(Set task):
Copy the court order text from "s/ WILLIAM H." up to and including "liability at trial.", switching "escalator" to "elevator".

----- Text extract

For all of the foregoing reasons, Plaintiff’s Motion to Reconsider Summary Judgment
Order (doc. 119) is denied.10
DONE and ORDERED this 28th day of October, 2016.
s/ WILLIAM H. STEELE
CHIEF UNITED STATES DISTRICT JUDGE
9
What appears to be missing here is any evidence, any indication, any reason to
believe that Sears or its architect would have changed the design of the store, eliminated the open
atrium concept, or installed safety devices to protect against falls over handrails if only Schindler
had sounded the alarm when the escalator was installed. Plaintiff posits that “Sears was lulled by
Schindler into believing that it had chosen a safe design” (doc. 134, at 6), but identifies not a
scrap of evidence that might support such a conclusion. On such a nonexistent showing, it would
amount to impermissible speculation for the jury to credit this theory of liability at trial.

----------
----- Record extracts

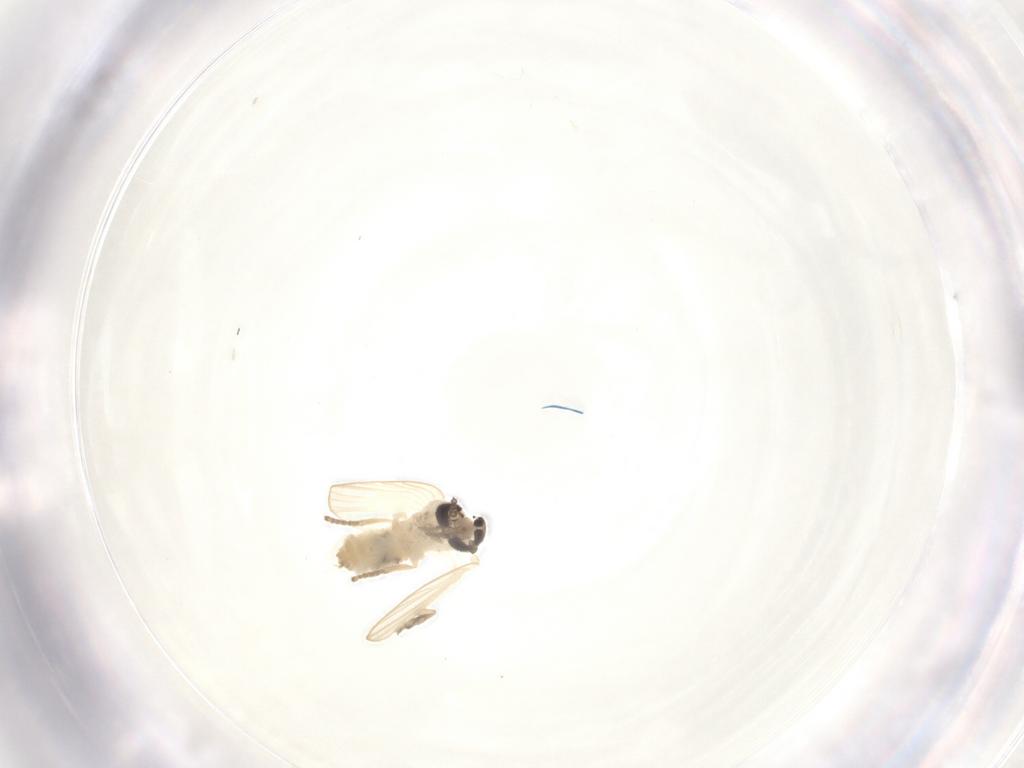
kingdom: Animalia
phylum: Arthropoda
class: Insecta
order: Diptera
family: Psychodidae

----------
----- Record extracts

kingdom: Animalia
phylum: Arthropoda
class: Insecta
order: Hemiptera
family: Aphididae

----------
----- Record extracts

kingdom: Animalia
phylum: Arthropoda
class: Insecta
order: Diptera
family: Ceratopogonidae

----------

(Response to the exercise):
s/ WILLIAM H. STEELE
CHIEF UNITED STATES DISTRICT JUDGE
9
What appears to be missing here is any evidence, any indication, any reason to
believe that Sears or its architect would have changed the design of the store, eliminated the open
atrium concept, or installed safety devices to protect against falls over handrails if only Schindler
had sounded the alarm when the elevator was installed. Plaintiff posits that “Sears was lulled by
Schindler into believing that it had chosen a safe design” (doc. 134, at 6), but identifies not a
scrap of evidence that might support such a conclusion. On such a nonexistent showing, it would
amount to impermissible speculation for the jury to credit this theory of liability at trial.